Bloco de texto:
Como você lida com as travas da escrita, como a procrastinação, o medo de não corresponder às expectativas e a ansiedade de trabalhar em projetos longos?
Acredito que o maior desafio de cursar um curso de mestrado, mais ainda o doutorado, seja o sentimento de pendência. Fica em nossa mente todos os dias que temos que entregar uma tese. Talvez isso seja pensamento de ansioso, mas é muito comum.
Quando ingressamos num programa de pós-graduação, pensamos “é, agora tenho que parar tudo para escrever”. Porém, a vida não para porque você precisa escrever, ela até capota sobre a gente, mas parar não para. O maior problema desse pensamento começa pela impossibilidade, é improvável conseguir interromper o curso das coisas e se dedicar exclusivamente à escrita.
Penso que muito desse problema tem a ver com a falta de informações que nos orientem para, primeiramente, conhecer os elementos de composição do texto que queremos/precisamos escrever, definir o caminho num projeto detalhado, dividir em etapas totalmente possíveis e dar um passo de cada vez.

Dados extraídos:
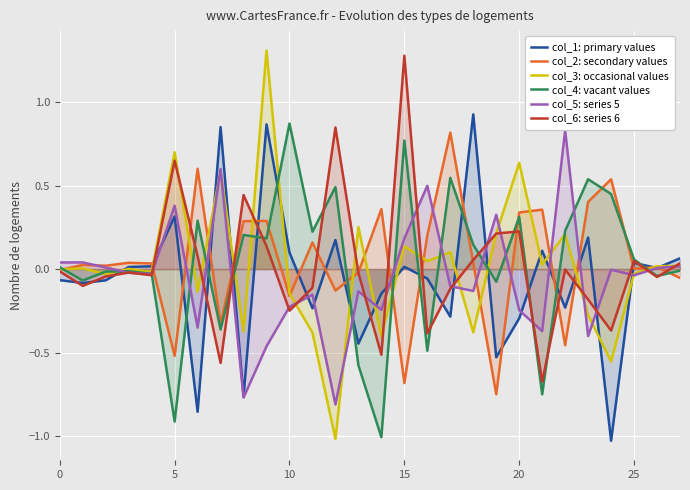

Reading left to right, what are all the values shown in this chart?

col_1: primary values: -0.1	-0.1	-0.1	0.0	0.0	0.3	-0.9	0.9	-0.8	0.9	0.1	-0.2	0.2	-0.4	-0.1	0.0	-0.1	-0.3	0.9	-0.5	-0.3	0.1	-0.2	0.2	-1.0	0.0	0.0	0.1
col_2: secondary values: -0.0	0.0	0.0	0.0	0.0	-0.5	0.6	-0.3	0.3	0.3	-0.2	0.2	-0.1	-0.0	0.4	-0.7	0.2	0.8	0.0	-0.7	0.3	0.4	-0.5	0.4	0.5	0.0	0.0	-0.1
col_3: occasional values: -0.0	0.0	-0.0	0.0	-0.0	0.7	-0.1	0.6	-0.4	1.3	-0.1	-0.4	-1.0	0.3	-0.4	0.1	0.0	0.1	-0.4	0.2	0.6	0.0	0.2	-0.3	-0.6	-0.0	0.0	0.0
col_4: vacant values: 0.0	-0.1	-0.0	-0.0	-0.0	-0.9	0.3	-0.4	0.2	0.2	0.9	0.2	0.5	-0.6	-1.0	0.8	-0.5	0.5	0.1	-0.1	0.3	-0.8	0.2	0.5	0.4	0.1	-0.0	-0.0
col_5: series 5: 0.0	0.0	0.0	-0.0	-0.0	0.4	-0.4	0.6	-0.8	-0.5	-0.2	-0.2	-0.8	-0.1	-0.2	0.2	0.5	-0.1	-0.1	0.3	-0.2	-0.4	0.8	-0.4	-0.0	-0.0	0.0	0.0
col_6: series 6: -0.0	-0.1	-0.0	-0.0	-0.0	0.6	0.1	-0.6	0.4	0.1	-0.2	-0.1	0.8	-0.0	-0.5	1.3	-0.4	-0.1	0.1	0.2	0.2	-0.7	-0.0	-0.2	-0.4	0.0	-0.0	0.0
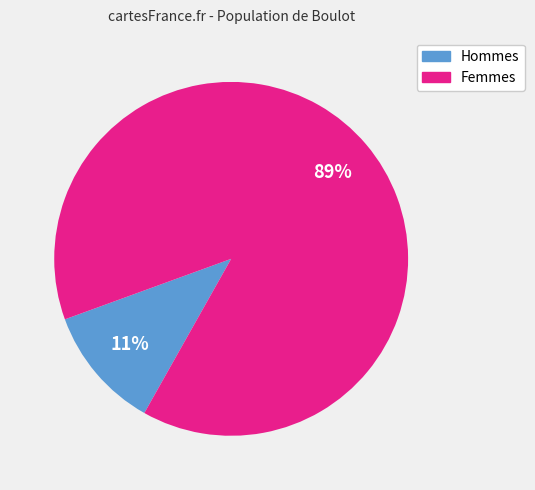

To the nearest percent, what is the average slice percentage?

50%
* * *
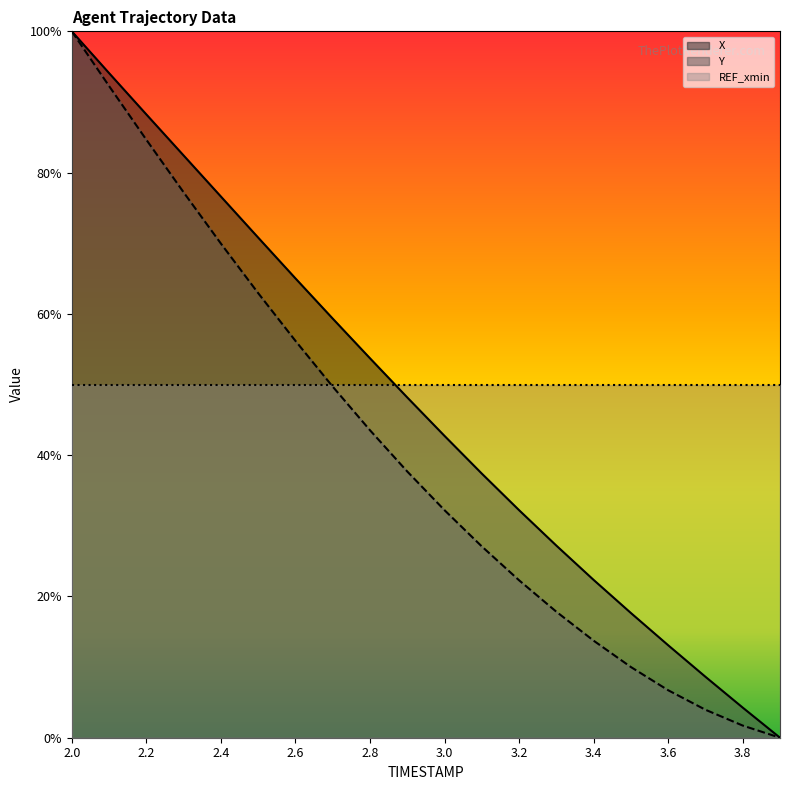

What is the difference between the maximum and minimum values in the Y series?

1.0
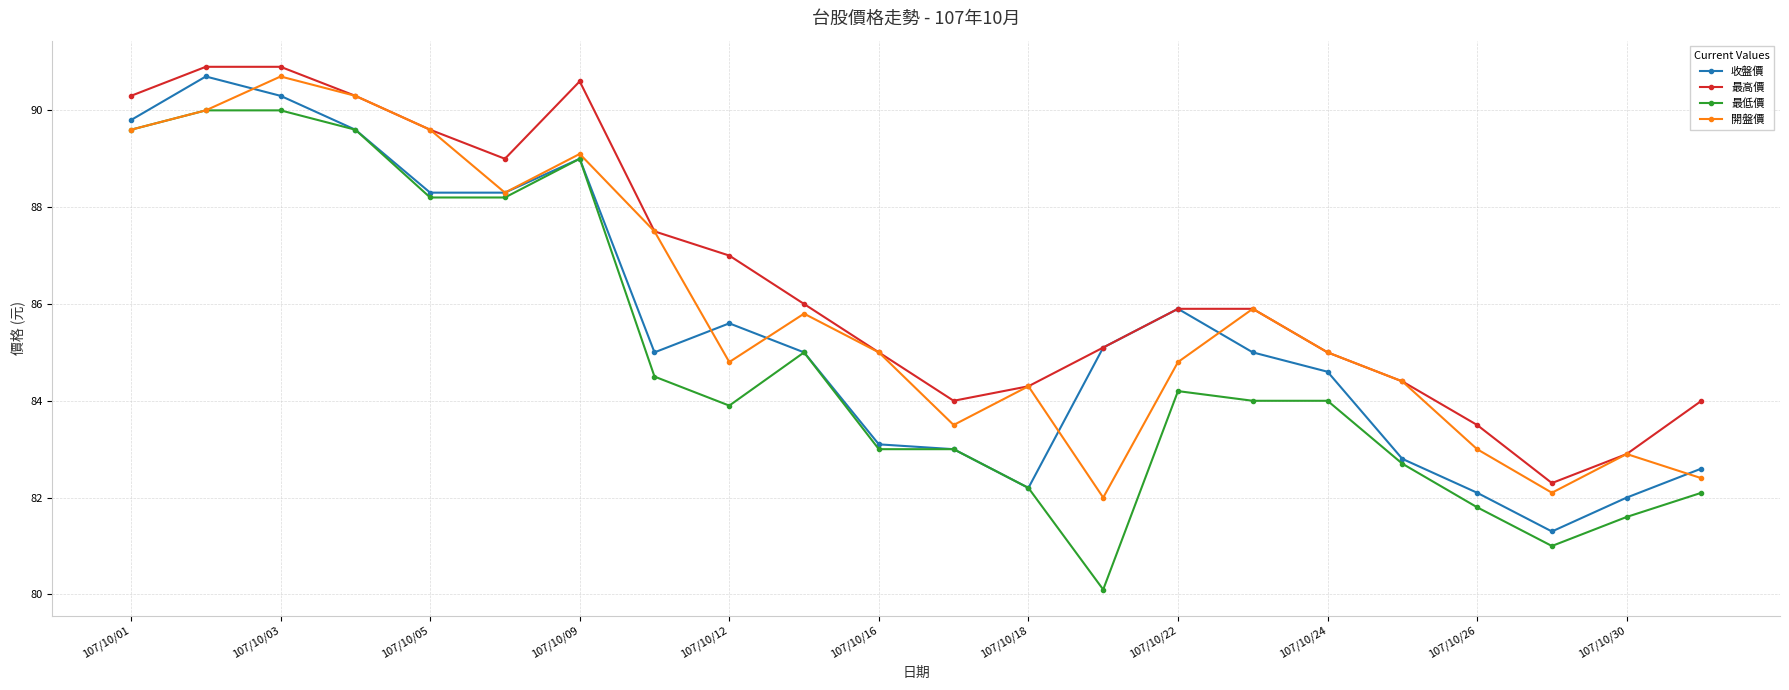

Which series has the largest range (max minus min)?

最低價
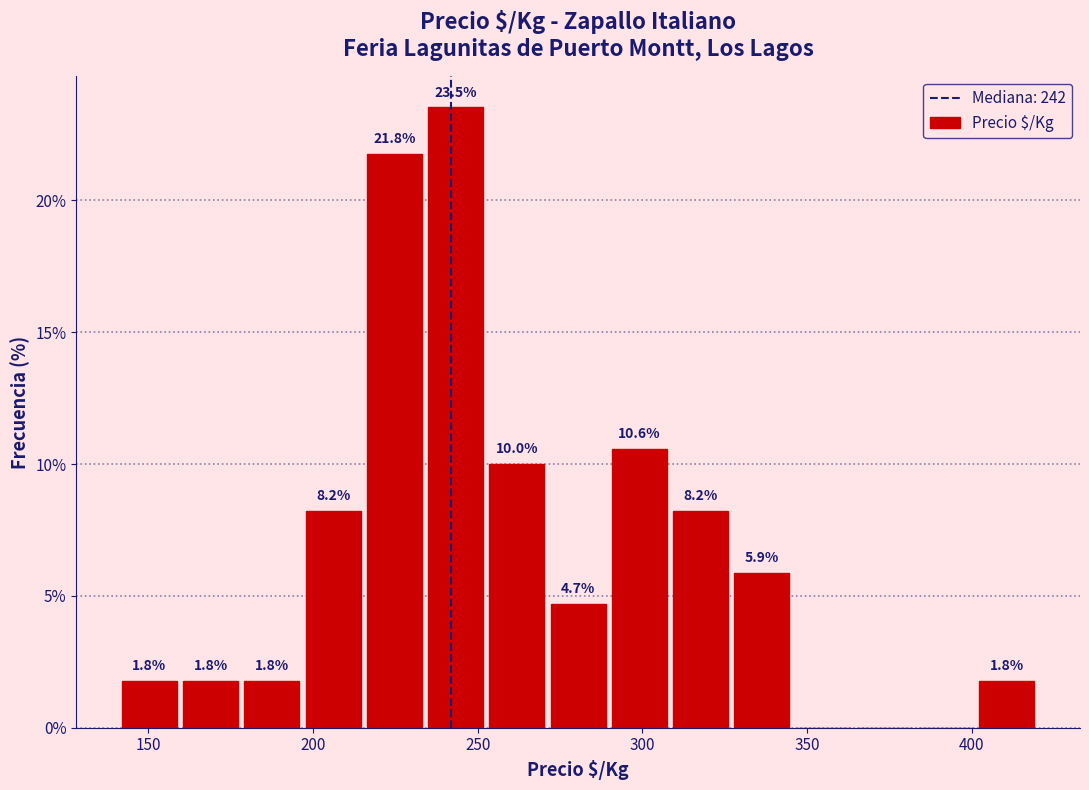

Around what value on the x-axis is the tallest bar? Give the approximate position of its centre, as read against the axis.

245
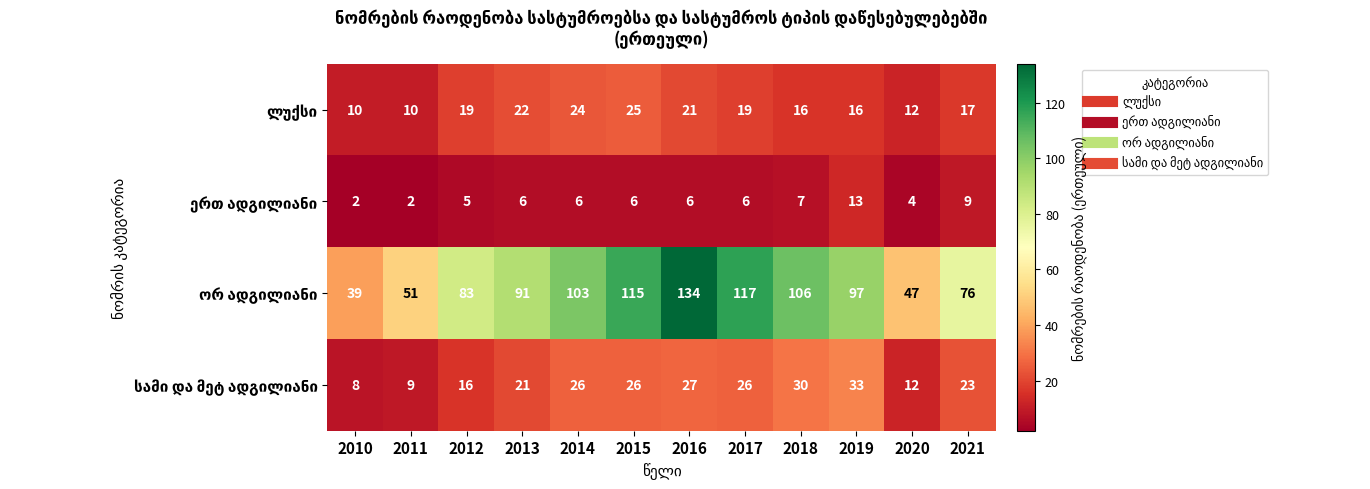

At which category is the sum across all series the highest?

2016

Perguntas sobre material:
1. No último parágrafo do texto sobre a escrita na pós-graduação, faltam informações que nos orientem a fazer certas coisas. Liste todas essas ações.
2. Por favor, dê continuidade ao texto sobre a escrita na pós-graduação a partir do ponto em que ele termina.

Respostas em ordem:
1.
- Conhecer os elementos de composição do texto que queremos/precisamos escrever
- Definir o caminho num projeto detalhado
- Dividir em etapas totalmente possíveis
- Dar um passo de cada vez

2.
A pior estratégia é aguardar ter algumas horas inteiras livres para escrever. É difícil isso acontecer, ainda mais quando a pesquisadora/o pesquisador também trabalha, tem filhos, família, problemas de saúde, um abismo político no país, demandas burocráticas ou tudo junto. O que permite mais chance de funcionar é aproveitar pequenos momentos, seja para escrever duas linhas, seja revisar ou transcrever para o texto da pesquisa os trechos de leituras já destacados (fichados).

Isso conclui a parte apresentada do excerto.